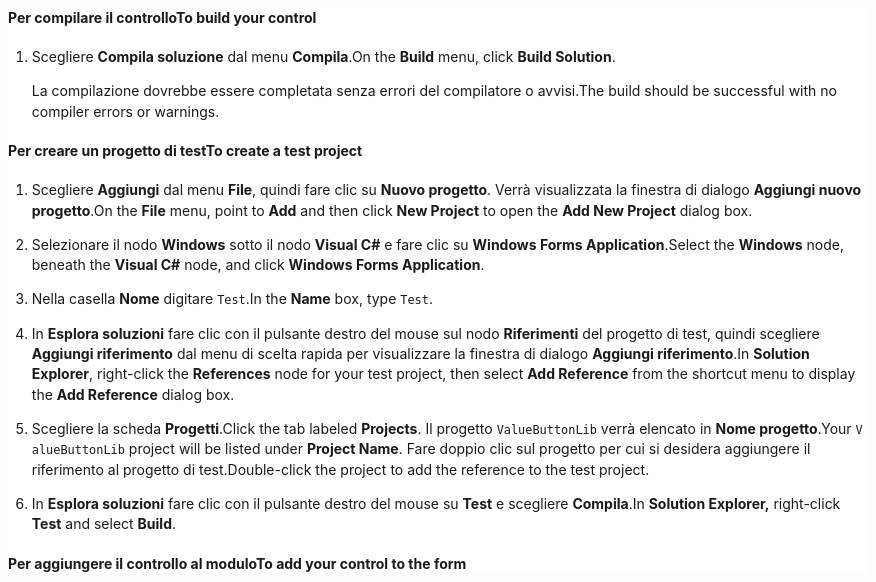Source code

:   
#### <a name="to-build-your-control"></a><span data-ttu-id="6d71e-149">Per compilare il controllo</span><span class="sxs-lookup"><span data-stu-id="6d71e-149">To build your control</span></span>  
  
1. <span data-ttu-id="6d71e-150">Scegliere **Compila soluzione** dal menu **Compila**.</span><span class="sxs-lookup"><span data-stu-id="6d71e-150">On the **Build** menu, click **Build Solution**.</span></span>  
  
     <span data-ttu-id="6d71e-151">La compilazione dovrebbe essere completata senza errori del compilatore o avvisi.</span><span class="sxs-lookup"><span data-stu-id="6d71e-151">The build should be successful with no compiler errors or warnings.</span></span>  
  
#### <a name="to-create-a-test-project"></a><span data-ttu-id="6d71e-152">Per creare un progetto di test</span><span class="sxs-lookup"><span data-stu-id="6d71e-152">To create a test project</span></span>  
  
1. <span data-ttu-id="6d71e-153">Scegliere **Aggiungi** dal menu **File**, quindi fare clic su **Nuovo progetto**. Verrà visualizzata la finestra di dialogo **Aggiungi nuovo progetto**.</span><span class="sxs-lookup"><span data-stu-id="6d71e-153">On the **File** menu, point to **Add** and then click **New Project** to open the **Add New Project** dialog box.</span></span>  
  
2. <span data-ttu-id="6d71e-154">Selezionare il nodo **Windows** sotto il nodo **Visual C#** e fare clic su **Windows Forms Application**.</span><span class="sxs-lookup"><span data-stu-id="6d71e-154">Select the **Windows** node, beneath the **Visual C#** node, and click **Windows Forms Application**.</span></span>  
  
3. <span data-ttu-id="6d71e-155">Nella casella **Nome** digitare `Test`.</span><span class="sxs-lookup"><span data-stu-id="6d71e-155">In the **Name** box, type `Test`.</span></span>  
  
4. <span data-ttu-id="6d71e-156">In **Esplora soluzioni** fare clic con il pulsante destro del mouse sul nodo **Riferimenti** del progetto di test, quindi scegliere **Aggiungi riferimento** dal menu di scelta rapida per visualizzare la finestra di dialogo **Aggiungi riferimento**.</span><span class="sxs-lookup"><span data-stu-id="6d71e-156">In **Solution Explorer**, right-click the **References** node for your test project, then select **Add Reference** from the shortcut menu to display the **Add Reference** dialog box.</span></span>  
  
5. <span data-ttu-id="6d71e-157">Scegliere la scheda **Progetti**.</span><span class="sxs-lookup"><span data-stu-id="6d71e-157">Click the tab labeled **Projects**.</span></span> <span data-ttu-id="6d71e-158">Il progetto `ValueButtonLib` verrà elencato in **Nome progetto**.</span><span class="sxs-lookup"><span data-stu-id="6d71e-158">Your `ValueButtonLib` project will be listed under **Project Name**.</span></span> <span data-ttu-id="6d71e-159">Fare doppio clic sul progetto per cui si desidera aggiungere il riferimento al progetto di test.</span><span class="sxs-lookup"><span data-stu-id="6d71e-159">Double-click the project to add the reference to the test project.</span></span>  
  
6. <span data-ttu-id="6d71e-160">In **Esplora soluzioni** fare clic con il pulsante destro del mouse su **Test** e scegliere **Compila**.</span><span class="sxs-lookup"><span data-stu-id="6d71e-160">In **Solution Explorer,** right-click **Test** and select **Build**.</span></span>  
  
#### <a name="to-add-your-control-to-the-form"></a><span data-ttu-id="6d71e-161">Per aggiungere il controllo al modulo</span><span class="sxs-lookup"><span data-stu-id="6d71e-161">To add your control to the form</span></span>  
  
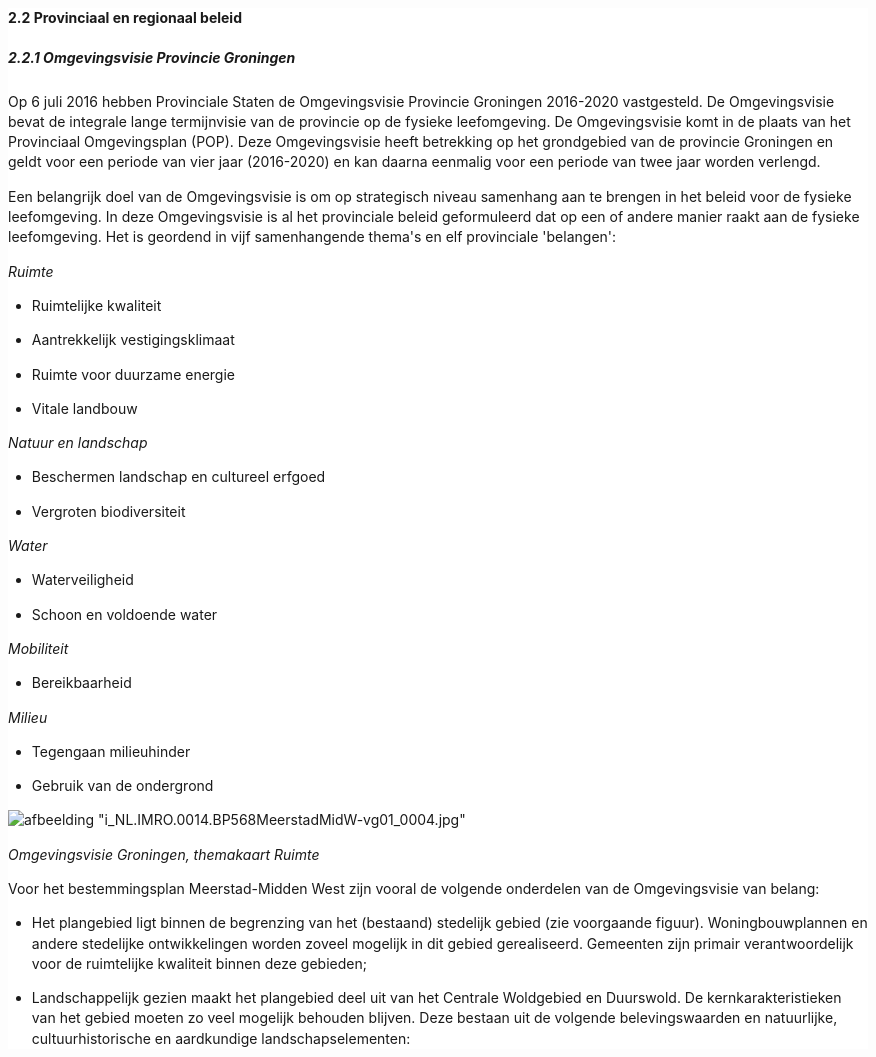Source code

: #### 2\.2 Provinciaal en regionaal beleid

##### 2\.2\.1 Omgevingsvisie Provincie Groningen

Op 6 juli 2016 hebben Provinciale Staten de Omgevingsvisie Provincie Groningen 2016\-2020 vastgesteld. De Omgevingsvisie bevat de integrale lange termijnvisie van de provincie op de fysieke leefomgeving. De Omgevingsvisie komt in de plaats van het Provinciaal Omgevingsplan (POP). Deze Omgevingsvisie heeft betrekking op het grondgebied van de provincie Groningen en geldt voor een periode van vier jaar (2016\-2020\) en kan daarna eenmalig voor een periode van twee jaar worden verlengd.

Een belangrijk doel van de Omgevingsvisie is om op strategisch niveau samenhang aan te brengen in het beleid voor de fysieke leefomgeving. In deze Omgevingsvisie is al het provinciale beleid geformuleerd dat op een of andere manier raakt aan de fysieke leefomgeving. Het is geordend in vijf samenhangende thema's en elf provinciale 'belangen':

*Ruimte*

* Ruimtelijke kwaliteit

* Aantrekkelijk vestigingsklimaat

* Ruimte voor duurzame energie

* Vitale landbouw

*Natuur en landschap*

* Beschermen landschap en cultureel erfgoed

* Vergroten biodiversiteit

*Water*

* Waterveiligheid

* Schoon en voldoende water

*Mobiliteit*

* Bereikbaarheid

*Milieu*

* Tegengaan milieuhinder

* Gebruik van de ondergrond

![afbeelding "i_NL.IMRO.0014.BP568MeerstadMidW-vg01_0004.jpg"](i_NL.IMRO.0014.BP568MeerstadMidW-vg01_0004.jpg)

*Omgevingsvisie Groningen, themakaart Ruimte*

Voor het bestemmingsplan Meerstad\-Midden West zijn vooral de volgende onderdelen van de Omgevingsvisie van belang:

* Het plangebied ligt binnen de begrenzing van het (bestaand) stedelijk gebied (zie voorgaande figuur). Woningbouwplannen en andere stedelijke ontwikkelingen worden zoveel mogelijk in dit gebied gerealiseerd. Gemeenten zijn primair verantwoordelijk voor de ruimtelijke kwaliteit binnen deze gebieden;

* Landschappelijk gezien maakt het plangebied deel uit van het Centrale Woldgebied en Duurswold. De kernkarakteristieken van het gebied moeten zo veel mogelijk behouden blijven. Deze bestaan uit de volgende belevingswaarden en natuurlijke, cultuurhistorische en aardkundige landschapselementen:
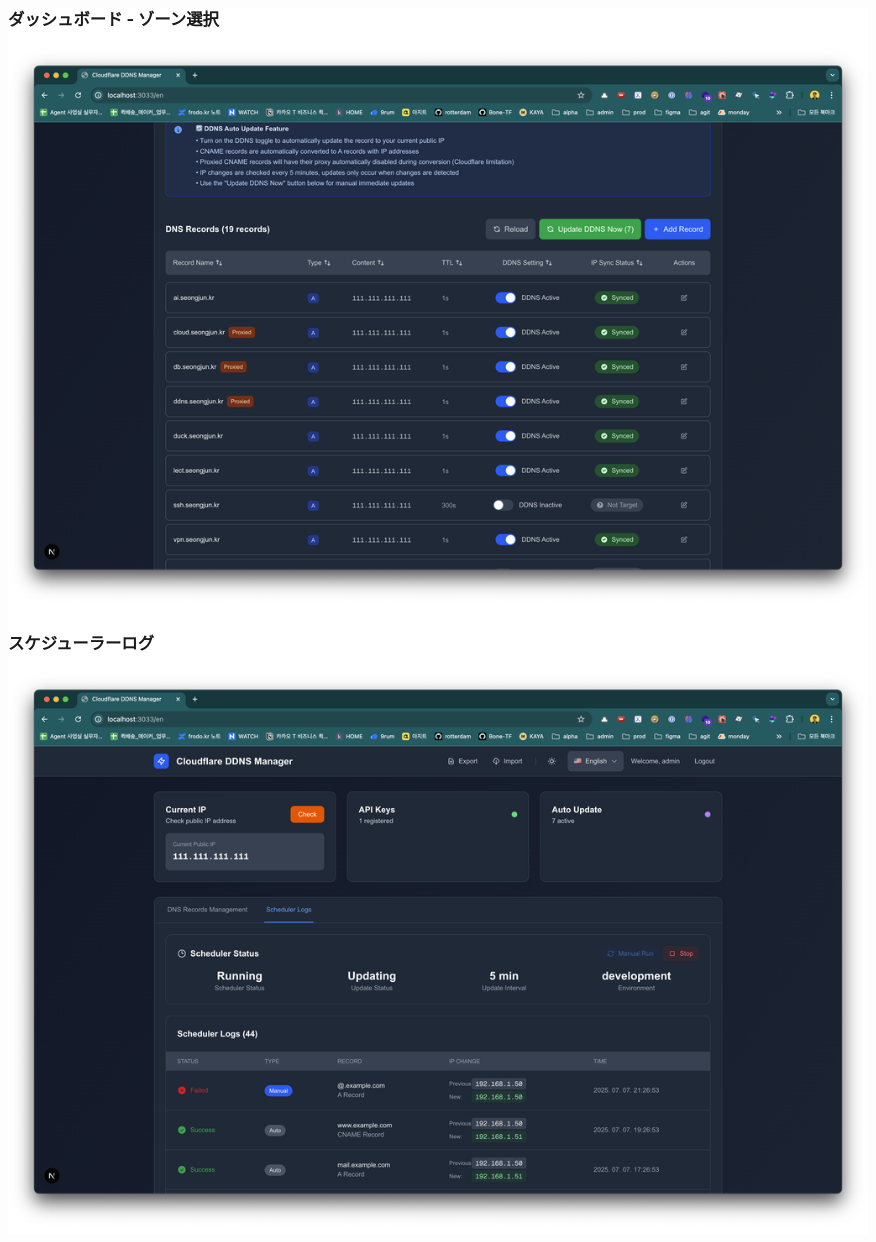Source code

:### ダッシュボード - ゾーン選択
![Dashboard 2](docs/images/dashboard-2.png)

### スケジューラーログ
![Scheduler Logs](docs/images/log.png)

= REQUIRED WORK =
A faithful copy of the records above is needed, with the pictures left out.

= ANSWER FOR THE TASK =
Source code

:   
#### <a name="to-build-your-control"></a><span data-ttu-id="6d71e-149">Per compilare il controllo</span><span class="sxs-lookup"><span data-stu-id="6d71e-149">To build your control</span></span>  
  
1. <span data-ttu-id="6d71e-150">Scegliere **Compila soluzione** dal menu **Compila**.</span><span class="sxs-lookup"><span data-stu-id="6d71e-150">On the **Build** menu, click **Build Solution**.</span></span>  
  
     <span data-ttu-id="6d71e-151">La compilazione dovrebbe essere completata senza errori del compilatore o avvisi.</span><span class="sxs-lookup"><span data-stu-id="6d71e-151">The build should be successful with no compiler errors or warnings.</span></span>  
  
#### <a name="to-create-a-test-project"></a><span data-ttu-id="6d71e-152">Per creare un progetto di test</span><span class="sxs-lookup"><span data-stu-id="6d71e-152">To create a test project</span></span>  
  
1. <span data-ttu-id="6d71e-153">Scegliere **Aggiungi** dal menu **File**, quindi fare clic su **Nuovo progetto**. Verrà visualizzata la finestra di dialogo **Aggiungi nuovo progetto**.</span><span class="sxs-lookup"><span data-stu-id="6d71e-153">On the **File** menu, point to **Add** and then click **New Project** to open the **Add New Project** dialog box.</span></span>  
  
2. <span data-ttu-id="6d71e-154">Selezionare il nodo **Windows** sotto il nodo **Visual C#** e fare clic su **Windows Forms Application**.</span><span class="sxs-lookup"><span data-stu-id="6d71e-154">Select the **Windows** node, beneath the **Visual C#** node, and click **Windows Forms Application**.</span></span>  
  
3. <span data-ttu-id="6d71e-155">Nella casella **Nome** digitare `Test`.</span><span class="sxs-lookup"><span data-stu-id="6d71e-155">In the **Name** box, type `Test`.</span></span>  
  
4. <span data-ttu-id="6d71e-156">In **Esplora soluzioni** fare clic con il pulsante destro del mouse sul nodo **Riferimenti** del progetto di test, quindi scegliere **Aggiungi riferimento** dal menu di scelta rapida per visualizzare la finestra di dialogo **Aggiungi riferimento**.</span><span class="sxs-lookup"><span data-stu-id="6d71e-156">In **Solution Explorer**, right-click the **References** node for your test project, then select **Add Reference** from the shortcut menu to display the **Add Reference** dialog box.</span></span>  
  
5. <span data-ttu-id="6d71e-157">Scegliere la scheda **Progetti**.</span><span class="sxs-lookup"><span data-stu-id="6d71e-157">Click the tab labeled **Projects**.</span></span> <span data-ttu-id="6d71e-158">Il progetto `ValueButtonLib` verrà elencato in **Nome progetto**.</span><span class="sxs-lookup"><span data-stu-id="6d71e-158">Your `ValueButtonLib` project will be listed under **Project Name**.</span></span> <span data-ttu-id="6d71e-159">Fare doppio clic sul progetto per cui si desidera aggiungere il riferimento al progetto di test.</span><span class="sxs-lookup"><span data-stu-id="6d71e-159">Double-click the project to add the reference to the test project.</span></span>  
  
6. <span data-ttu-id="6d71e-160">In **Esplora soluzioni** fare clic con il pulsante destro del mouse su **Test** e scegliere **Compila**.</span><span class="sxs-lookup"><span data-stu-id="6d71e-160">In **Solution Explorer,** right-click **Test** and select **Build**.</span></span>  
  
#### <a name="to-add-your-control-to-the-form"></a><span data-ttu-id="6d71e-161">Per aggiungere il controllo al modulo</span><span class="sxs-lookup"><span data-stu-id="6d71e-161">To add your control to the form</span></span>  
  
Source code

: #### 2\.2 Provinciaal en regionaal beleid

##### 2\.2\.1 Omgevingsvisie Provincie Groningen

Op 6 juli 2016 hebben Provinciale Staten de Omgevingsvisie Provincie Groningen 2016\-2020 vastgesteld. De Omgevingsvisie bevat de integrale lange termijnvisie van de provincie op de fysieke leefomgeving. De Omgevingsvisie komt in de plaats van het Provinciaal Omgevingsplan (POP). Deze Omgevingsvisie heeft betrekking op het grondgebied van de provincie Groningen en geldt voor een periode van vier jaar (2016\-2020\) en kan daarna eenmalig voor een periode van twee jaar worden verlengd.

Een belangrijk doel van de Omgevingsvisie is om op strategisch niveau samenhang aan te brengen in het beleid voor de fysieke leefomgeving. In deze Omgevingsvisie is al het provinciale beleid geformuleerd dat op een of andere manier raakt aan de fysieke leefomgeving. Het is geordend in vijf samenhangende thema's en elf provinciale 'belangen':

*Ruimte*

* Ruimtelijke kwaliteit

* Aantrekkelijk vestigingsklimaat

* Ruimte voor duurzame energie

* Vitale landbouw

*Natuur en landschap*

* Beschermen landschap en cultureel erfgoed

* Vergroten biodiversiteit

*Water*

* Waterveiligheid

* Schoon en voldoende water

*Mobiliteit*

* Bereikbaarheid

*Milieu*

* Tegengaan milieuhinder

* Gebruik van de ondergrond

![afbeelding "i_NL.IMRO.0014.BP568MeerstadMidW-vg01_0004.jpg"](i_NL.IMRO.0014.BP568MeerstadMidW-vg01_0004.jpg)

*Omgevingsvisie Groningen, themakaart Ruimte*

Voor het bestemmingsplan Meerstad\-Midden West zijn vooral de volgende onderdelen van de Omgevingsvisie van belang:

* Het plangebied ligt binnen de begrenzing van het (bestaand) stedelijk gebied (zie voorgaande figuur). Woningbouwplannen en andere stedelijke ontwikkelingen worden zoveel mogelijk in dit gebied gerealiseerd. Gemeenten zijn primair verantwoordelijk voor de ruimtelijke kwaliteit binnen deze gebieden;

* Landschappelijk gezien maakt het plangebied deel uit van het Centrale Woldgebied en Duurswold. De kernkarakteristieken van het gebied moeten zo veel mogelijk behouden blijven. Deze bestaan uit de volgende belevingswaarden en natuurlijke, cultuurhistorische en aardkundige landschapselementen:
Source code

:### ダッシュボード - ゾーン選択
![Dashboard 2](docs/images/dashboard-2.png)

### スケジューラーログ
![Scheduler Logs](docs/images/log.png)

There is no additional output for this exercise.